— WORK INSTRUCTION —
Return all of the records exactly.

Stored data:
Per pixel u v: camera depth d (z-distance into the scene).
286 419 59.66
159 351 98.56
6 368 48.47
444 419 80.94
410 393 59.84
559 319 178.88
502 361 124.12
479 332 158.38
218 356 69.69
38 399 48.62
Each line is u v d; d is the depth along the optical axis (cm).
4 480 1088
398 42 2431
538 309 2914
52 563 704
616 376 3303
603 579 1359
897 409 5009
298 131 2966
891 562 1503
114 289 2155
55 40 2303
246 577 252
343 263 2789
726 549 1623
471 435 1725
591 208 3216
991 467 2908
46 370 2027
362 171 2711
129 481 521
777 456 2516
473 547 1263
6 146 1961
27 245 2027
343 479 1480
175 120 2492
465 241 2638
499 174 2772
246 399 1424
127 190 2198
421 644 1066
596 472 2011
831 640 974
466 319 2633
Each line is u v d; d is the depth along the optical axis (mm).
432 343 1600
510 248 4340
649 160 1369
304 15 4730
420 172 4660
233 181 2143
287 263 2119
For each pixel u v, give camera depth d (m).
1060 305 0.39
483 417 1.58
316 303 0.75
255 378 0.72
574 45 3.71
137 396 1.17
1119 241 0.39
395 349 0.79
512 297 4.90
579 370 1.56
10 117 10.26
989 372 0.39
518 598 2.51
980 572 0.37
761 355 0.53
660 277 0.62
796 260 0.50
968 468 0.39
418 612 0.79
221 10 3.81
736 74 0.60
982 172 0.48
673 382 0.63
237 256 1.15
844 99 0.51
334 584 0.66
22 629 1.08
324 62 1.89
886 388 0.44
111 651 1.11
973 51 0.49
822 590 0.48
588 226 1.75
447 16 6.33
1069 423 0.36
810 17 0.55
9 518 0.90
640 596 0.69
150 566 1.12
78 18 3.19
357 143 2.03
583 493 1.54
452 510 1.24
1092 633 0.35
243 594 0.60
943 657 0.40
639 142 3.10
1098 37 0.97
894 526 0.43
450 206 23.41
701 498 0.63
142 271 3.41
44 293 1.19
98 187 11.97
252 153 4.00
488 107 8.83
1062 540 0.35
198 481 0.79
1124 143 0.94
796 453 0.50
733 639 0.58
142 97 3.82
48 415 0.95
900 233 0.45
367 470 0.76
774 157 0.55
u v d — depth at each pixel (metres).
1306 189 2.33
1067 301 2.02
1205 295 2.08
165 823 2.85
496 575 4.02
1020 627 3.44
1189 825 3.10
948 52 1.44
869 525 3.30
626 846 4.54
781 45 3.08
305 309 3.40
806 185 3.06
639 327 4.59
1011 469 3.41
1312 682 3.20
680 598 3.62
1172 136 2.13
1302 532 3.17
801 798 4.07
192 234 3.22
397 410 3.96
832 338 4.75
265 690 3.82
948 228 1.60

— EXERCISE SOLUTION —
Per pixel u v: camera depth d (z-distance into the scene).
286 419 59.66
159 351 98.56
6 368 48.47
444 419 80.94
410 393 59.84
559 319 178.88
502 361 124.12
479 332 158.38
218 356 69.69
38 399 48.62
Each line is u v d; d is the depth along the optical axis (cm).
4 480 1088
398 42 2431
538 309 2914
52 563 704
616 376 3303
603 579 1359
897 409 5009
298 131 2966
891 562 1503
114 289 2155
55 40 2303
246 577 252
343 263 2789
726 549 1623
471 435 1725
591 208 3216
991 467 2908
46 370 2027
362 171 2711
129 481 521
777 456 2516
473 547 1263
6 146 1961
27 245 2027
343 479 1480
175 120 2492
465 241 2638
499 174 2772
246 399 1424
127 190 2198
421 644 1066
596 472 2011
831 640 974
466 319 2633
Each line is u v d; d is the depth along the optical axis (mm).
432 343 1600
510 248 4340
649 160 1369
304 15 4730
420 172 4660
233 181 2143
287 263 2119
For each pixel u v, give camera depth d (m).
1060 305 0.39
483 417 1.58
316 303 0.75
255 378 0.72
574 45 3.71
137 396 1.17
1119 241 0.39
395 349 0.79
512 297 4.90
579 370 1.56
10 117 10.26
989 372 0.39
518 598 2.51
980 572 0.37
761 355 0.53
660 277 0.62
796 260 0.50
968 468 0.39
418 612 0.79
221 10 3.81
736 74 0.60
982 172 0.48
673 382 0.63
237 256 1.15
844 99 0.51
334 584 0.66
22 629 1.08
324 62 1.89
886 388 0.44
111 651 1.11
973 51 0.49
822 590 0.48
588 226 1.75
447 16 6.33
1069 423 0.36
810 17 0.55
9 518 0.90
640 596 0.69
150 566 1.12
78 18 3.19
357 143 2.03
583 493 1.54
452 510 1.24
1092 633 0.35
243 594 0.60
943 657 0.40
639 142 3.10
1098 37 0.97
894 526 0.43
450 206 23.41
701 498 0.63
142 271 3.41
44 293 1.19
98 187 11.97
252 153 4.00
488 107 8.83
1062 540 0.35
198 481 0.79
1124 143 0.94
796 453 0.50
733 639 0.58
142 97 3.82
48 415 0.95
900 233 0.45
367 470 0.76
774 157 0.55
u v d — depth at each pixel (metres).
1306 189 2.33
1067 301 2.02
1205 295 2.08
165 823 2.85
496 575 4.02
1020 627 3.44
1189 825 3.10
948 52 1.44
869 525 3.30
626 846 4.54
781 45 3.08
305 309 3.40
806 185 3.06
639 327 4.59
1011 469 3.41
1312 682 3.20
680 598 3.62
1172 136 2.13
1302 532 3.17
801 798 4.07
192 234 3.22
397 410 3.96
832 338 4.75
265 690 3.82
948 228 1.60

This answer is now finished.